チェック1:視界に入っていますか?(露出不足)
最も多いのが「そもそも見られていない」パターンです。
露出の最短チェックリスト
- 入店〜着席〜会計の導線上で 必ず視界に入る位置にある
- QRが 小さすぎない(遠目でもLINEと分かる)
- 目線の高さに近い場所にある(腰下・床付近に置かれていない)
- 1箇所だけでなく 複数箇所にある(入口+レジ等)
- QRを置くべきタイミングの場所にある(待ち時間・会計前後など)
よくある失敗例
- レジ横に一枚だけ置いており、混雑時は誰も見ない
- 店内の端に掲示していて、視線が向かない
- QRの周りが情報過多で、そもそも何のQRか分からない
最短の改善(露出)
- 入口/待ち時間/会計のいずれかに「もう1箇所」増やす
- まずはポップに LINEの要素(ロゴ・文言) を大きく出す
- 「導線上に置く」=お客様の動線と視線に合わせる(壁の隅は避ける)
チェック2:「追加する理由」が1秒で伝わっていますか?(動機不足)
QRが目に入っていても、追加されない場合は 動機が弱い 可能性が高いです。
重要なのは「お得な情報配信」ではなく、
今追加する理由が一瞬で伝わることです。
動機の最短チェックリスト
- ポップに「追加すると何が起きるか」が 1行で書かれている
- メリットが 具体的(抽象ワードだけになっていない)
- 誰向けかが分かる(初回/リピーター/予約する人等)
- いつ使えるかが分かる(今日/次回/限定枠など)
文言が弱い例(増えにくい)
- 「お得な情報を配信しています」
- 「友だち追加お願いします」
- 「LINE登録はこちら」
文言が強い例(増えやすい)
- 「友だち追加で 本日使える クーポンを配布」
- 「友だち追加で 予約の空き状況を優先案内」
- 「友だち追加で 初めての方へ案内をまとめて受け取れる」
※特典が用意できない場合でも、「迷わない案内」「先行案内」「優先枠」は強い動機になります。

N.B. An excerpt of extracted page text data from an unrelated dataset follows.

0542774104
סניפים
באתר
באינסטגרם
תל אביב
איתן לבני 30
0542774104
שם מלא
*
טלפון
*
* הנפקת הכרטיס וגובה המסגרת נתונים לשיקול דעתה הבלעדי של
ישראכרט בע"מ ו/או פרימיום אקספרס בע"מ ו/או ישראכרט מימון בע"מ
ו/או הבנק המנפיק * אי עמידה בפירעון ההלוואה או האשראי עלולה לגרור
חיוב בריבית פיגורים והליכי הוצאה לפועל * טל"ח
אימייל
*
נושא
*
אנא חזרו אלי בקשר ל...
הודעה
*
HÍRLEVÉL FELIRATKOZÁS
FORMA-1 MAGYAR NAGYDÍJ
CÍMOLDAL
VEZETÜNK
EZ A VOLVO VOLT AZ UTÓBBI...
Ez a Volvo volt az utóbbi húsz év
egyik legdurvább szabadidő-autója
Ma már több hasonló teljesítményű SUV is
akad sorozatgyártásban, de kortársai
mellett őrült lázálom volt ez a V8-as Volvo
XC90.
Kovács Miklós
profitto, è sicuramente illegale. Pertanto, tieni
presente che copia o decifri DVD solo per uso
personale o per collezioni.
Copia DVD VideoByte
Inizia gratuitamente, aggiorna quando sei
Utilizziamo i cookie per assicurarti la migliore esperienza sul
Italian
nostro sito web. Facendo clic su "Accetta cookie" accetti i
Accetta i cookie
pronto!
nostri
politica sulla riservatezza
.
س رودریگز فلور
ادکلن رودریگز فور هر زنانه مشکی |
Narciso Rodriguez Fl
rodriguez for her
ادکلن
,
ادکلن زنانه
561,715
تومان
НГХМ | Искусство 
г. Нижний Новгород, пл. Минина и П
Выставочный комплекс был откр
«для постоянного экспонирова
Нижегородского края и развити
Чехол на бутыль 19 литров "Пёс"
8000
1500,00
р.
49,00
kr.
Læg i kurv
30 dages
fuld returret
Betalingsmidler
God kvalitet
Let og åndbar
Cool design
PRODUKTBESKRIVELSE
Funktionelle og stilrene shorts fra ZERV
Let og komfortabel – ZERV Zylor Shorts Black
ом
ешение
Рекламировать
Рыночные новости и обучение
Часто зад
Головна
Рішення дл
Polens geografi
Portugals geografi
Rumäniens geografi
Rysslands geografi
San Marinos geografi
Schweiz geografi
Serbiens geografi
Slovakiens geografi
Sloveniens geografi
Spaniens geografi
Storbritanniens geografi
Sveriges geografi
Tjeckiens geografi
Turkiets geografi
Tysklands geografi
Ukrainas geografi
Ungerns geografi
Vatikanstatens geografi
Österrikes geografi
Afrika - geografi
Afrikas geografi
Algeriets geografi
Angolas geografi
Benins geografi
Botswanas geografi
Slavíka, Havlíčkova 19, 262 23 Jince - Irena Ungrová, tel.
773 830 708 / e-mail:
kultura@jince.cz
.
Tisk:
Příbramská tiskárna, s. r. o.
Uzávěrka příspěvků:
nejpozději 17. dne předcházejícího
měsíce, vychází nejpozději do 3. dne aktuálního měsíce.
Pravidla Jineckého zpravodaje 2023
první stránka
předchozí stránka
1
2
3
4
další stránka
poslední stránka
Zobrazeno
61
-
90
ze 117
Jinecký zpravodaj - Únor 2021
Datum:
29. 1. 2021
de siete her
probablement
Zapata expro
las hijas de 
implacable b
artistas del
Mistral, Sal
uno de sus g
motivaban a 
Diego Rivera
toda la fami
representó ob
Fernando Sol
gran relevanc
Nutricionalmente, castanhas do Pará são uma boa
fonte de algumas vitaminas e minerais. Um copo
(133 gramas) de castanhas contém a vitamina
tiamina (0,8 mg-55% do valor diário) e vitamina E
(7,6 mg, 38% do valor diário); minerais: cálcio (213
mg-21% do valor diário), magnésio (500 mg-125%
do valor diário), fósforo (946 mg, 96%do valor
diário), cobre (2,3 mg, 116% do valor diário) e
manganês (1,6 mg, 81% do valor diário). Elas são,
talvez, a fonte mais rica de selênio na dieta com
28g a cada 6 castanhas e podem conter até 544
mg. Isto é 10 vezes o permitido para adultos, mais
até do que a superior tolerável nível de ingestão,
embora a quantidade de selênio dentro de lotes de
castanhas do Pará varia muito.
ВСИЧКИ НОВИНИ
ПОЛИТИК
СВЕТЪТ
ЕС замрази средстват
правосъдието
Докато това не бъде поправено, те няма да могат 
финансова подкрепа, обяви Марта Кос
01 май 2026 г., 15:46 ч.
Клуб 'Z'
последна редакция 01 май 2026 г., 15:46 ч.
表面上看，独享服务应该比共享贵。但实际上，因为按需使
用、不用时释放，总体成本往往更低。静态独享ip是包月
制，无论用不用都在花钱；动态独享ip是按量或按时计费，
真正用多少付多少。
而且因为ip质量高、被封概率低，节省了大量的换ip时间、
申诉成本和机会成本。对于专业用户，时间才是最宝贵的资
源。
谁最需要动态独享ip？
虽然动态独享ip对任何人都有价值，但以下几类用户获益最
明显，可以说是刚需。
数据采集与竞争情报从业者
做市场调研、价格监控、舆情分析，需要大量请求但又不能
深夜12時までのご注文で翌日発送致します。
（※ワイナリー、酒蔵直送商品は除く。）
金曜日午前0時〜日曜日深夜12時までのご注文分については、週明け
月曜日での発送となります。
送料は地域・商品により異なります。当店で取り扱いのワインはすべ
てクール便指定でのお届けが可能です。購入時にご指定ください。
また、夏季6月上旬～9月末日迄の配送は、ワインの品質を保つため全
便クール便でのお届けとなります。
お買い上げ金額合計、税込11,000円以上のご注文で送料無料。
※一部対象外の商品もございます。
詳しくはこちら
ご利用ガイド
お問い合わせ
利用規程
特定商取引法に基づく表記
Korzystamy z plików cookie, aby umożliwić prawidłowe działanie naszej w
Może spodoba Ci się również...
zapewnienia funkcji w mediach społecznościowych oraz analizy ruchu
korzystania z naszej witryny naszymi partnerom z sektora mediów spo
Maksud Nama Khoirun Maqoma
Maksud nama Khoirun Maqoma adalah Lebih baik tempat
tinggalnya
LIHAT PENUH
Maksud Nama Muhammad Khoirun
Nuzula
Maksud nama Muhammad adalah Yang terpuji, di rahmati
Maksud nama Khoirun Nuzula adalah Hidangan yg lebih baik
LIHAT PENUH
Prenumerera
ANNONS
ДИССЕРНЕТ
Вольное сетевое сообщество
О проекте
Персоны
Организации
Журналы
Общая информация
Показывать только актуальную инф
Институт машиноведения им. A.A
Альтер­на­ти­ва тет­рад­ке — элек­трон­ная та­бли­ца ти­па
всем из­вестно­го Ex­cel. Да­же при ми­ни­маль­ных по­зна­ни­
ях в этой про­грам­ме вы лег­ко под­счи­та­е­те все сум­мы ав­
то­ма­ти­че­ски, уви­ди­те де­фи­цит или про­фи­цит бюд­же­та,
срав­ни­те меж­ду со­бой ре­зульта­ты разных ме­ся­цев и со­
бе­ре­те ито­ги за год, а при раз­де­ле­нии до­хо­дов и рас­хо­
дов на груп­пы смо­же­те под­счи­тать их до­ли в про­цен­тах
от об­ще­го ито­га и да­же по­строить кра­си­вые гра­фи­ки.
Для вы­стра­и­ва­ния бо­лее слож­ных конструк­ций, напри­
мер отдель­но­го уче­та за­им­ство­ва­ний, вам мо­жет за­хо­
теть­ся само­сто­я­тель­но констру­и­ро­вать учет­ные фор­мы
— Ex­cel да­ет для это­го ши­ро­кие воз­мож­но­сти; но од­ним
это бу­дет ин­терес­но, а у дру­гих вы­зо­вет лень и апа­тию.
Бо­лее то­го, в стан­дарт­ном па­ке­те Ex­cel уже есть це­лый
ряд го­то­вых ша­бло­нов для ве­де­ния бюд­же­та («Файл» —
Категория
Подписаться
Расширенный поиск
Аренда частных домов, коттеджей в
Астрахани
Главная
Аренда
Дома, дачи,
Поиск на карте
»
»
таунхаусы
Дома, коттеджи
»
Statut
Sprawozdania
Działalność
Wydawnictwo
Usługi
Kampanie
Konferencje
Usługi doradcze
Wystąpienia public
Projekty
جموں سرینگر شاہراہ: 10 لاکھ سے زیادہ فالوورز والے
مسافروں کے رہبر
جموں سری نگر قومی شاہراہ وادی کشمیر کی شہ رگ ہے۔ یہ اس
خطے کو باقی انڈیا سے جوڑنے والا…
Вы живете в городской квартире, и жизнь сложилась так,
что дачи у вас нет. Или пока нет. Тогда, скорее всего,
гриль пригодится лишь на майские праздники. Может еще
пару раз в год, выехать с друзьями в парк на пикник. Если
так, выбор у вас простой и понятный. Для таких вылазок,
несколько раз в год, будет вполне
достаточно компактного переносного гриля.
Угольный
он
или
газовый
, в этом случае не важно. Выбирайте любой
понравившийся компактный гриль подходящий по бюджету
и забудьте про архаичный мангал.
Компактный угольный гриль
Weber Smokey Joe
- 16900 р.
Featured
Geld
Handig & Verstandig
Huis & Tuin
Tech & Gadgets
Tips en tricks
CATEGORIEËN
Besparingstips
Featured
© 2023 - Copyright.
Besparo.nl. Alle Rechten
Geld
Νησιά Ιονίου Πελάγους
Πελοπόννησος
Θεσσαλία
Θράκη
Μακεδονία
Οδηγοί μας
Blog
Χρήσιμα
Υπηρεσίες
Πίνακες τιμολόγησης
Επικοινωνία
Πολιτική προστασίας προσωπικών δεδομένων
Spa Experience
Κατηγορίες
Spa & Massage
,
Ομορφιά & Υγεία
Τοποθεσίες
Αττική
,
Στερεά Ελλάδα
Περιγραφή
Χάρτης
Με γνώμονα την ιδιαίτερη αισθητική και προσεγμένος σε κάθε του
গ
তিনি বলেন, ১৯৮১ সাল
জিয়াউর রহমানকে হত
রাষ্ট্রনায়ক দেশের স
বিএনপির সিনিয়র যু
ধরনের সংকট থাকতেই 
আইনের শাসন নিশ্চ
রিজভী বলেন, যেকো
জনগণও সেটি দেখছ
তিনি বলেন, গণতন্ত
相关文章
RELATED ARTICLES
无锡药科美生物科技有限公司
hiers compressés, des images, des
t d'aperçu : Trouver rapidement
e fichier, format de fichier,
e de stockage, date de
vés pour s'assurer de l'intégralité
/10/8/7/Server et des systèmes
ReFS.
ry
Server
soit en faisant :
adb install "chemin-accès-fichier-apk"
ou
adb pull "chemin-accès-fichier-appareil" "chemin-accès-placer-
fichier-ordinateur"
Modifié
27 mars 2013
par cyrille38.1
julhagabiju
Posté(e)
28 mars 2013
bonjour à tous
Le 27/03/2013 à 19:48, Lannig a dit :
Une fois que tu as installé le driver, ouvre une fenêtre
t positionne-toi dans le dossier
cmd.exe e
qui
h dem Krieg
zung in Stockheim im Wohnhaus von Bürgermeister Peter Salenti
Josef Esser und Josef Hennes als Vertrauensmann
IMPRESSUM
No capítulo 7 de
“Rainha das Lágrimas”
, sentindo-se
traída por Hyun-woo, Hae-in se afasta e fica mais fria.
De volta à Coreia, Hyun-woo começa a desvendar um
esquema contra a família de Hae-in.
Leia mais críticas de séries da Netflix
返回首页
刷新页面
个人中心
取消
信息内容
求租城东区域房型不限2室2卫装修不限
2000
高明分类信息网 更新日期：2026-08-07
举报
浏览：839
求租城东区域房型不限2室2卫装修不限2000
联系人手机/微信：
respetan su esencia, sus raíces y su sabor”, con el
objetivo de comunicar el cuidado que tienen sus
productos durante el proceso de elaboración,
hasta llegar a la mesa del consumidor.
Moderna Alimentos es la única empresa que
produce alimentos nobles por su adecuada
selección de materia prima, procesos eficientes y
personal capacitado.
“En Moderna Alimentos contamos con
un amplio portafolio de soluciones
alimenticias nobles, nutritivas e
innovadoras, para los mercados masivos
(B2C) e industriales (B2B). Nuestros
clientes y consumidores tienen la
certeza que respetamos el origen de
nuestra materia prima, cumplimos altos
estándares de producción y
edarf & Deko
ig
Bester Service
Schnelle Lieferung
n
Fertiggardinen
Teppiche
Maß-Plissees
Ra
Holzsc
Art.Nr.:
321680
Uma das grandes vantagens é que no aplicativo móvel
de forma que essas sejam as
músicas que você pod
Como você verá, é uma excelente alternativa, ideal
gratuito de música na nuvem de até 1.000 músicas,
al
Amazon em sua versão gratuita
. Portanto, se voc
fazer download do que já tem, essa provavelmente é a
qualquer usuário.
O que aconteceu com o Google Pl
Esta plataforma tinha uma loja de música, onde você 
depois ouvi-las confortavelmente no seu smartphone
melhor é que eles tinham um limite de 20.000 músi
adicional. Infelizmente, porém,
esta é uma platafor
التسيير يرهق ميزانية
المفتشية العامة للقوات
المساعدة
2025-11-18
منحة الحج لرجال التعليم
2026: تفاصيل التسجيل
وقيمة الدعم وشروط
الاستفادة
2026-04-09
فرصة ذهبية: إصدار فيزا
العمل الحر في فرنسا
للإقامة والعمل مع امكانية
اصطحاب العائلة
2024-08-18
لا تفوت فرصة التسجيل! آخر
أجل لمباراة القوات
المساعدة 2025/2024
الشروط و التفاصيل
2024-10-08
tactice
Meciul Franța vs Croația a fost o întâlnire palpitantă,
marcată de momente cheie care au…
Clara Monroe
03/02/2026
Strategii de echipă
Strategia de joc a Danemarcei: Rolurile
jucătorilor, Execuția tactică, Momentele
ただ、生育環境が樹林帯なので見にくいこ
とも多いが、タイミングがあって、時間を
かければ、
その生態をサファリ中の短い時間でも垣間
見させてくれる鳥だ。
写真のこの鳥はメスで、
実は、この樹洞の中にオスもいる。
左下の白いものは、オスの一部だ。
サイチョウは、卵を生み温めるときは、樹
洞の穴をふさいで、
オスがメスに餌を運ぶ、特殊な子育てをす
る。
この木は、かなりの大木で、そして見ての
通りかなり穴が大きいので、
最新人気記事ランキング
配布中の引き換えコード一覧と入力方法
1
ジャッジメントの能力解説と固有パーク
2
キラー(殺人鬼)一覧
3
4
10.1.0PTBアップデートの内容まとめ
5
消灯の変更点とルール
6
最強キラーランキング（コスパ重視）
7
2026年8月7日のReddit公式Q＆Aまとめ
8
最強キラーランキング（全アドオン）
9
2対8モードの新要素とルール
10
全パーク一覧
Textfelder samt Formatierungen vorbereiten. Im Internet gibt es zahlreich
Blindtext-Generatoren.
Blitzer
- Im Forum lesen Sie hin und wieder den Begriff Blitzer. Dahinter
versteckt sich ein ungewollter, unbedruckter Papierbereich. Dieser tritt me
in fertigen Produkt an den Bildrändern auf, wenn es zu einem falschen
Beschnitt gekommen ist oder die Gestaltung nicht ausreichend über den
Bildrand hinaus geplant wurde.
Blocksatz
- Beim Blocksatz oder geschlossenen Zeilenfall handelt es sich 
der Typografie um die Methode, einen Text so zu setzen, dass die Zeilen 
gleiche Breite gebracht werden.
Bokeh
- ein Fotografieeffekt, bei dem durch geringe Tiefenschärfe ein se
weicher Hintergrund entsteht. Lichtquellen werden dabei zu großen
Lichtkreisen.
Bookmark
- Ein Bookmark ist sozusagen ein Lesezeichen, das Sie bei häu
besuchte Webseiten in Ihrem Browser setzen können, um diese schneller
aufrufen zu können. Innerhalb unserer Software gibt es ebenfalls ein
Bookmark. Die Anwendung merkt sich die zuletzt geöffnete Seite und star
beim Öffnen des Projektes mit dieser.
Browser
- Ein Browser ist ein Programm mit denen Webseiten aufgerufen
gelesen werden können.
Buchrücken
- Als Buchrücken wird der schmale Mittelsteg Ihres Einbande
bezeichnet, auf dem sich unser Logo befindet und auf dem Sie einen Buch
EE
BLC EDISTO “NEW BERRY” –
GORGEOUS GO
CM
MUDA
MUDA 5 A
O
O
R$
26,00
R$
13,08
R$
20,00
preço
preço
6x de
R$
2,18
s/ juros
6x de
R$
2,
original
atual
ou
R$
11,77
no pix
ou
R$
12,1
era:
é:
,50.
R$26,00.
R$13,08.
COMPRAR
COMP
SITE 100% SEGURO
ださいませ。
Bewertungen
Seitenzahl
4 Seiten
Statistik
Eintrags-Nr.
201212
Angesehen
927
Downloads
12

チェック3:追加までの面倒・不安を減らせていますか?(摩擦)
最後に、見落とされがちなのが「摩擦」です。
店頭でQRを読み取る状況は、意外と手間に弱いです。
摩擦の最短チェックリスト
- QRを読み取った後、迷わず追加できる(案内がある)
- 「読み取る→追加→完了」が 3ステップで理解できる
- 不安を生む要素(通知が多そう/売り込みが強そう)がない
- QR周りに「この場でやる価値」がある(待ち時間に適している)
最短の改善(摩擦)
- QRの横に 手順を小さく1行添える
- 安心ワードを1つだけ添える(盛りすぎない)
- 置き場所は「会計の瞬間」よりも、待ち時間に触れる場所が強いことが多いです
まとめ:店頭QRが増えないときは、この順に点検する
店頭QRを置いても増えないときは、運用や配信の前に「登録前」を整えるのが最短です。
- 視界に入っているか(露出)
- 追加する理由が1秒で伝わるか(動機)
- 面倒・不安を減らせているか(摩擦)
この3点を整えるだけで、同じ店頭QRでも成果が変わります。
まずは「設置場所を1箇所増やす」「ポップ文言を1行で具体化する」から着手してみてください。